[Problem description]: Please, in the data that follows, copy exactly the lines from the line with "Nos initiative" through the last one, both included. Do not include pictures.

(Task data Opens)

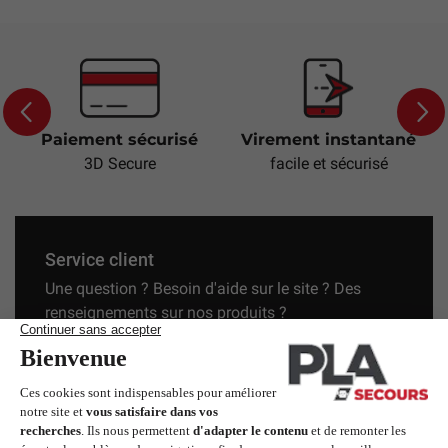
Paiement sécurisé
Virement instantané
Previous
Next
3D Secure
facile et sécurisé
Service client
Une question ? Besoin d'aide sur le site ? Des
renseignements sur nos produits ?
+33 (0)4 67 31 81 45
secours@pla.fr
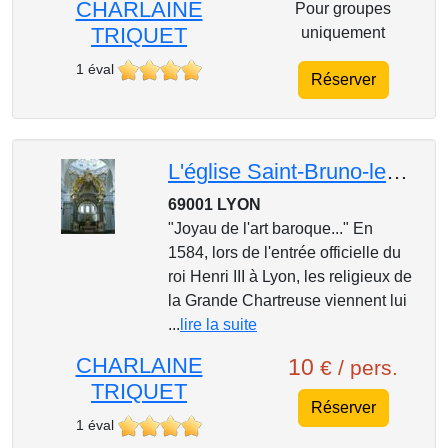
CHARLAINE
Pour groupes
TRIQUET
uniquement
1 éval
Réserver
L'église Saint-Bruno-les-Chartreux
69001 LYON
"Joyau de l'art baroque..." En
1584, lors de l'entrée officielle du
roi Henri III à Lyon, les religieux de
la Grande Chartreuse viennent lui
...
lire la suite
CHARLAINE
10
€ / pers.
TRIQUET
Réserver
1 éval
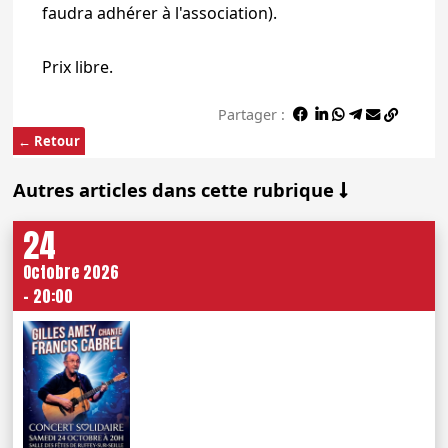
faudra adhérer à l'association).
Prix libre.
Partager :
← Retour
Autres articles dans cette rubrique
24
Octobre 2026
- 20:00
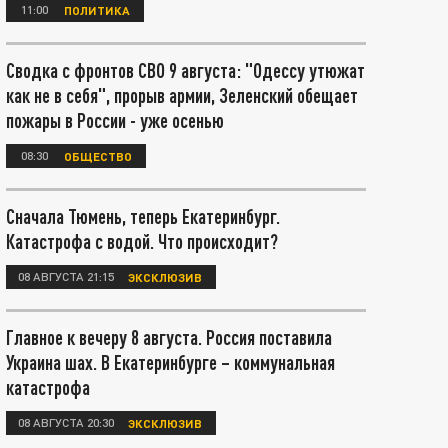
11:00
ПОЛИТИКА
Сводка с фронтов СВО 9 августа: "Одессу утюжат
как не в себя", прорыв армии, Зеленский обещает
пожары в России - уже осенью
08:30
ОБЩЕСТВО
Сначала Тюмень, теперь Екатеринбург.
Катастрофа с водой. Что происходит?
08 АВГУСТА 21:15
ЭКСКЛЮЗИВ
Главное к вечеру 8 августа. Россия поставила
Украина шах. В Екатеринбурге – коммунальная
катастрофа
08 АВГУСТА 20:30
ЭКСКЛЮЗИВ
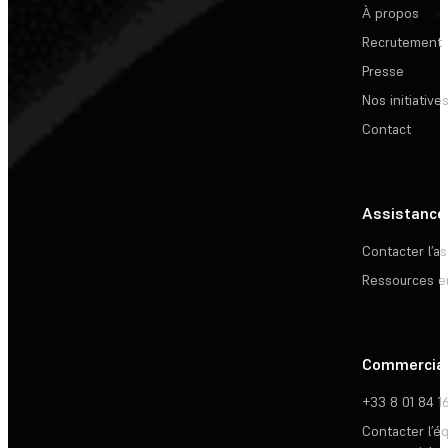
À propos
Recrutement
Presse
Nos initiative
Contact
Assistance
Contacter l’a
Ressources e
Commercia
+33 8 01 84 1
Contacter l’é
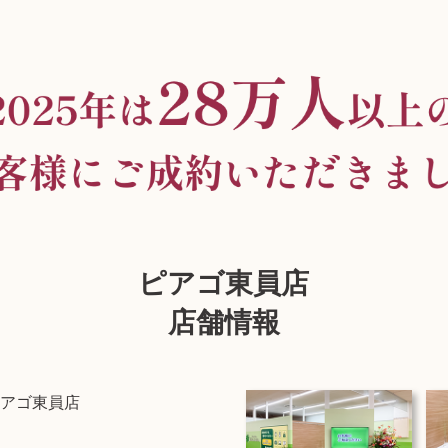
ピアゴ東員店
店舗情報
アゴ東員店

(Task data Closes)

[Answer space]:
Nos initiative
Contact
Assistance
Contacter l’a
Ressources e
Commercia
+33 8 01 84 1
Contacter l’é
ピアゴ東員店
店舗情報
アゴ東員店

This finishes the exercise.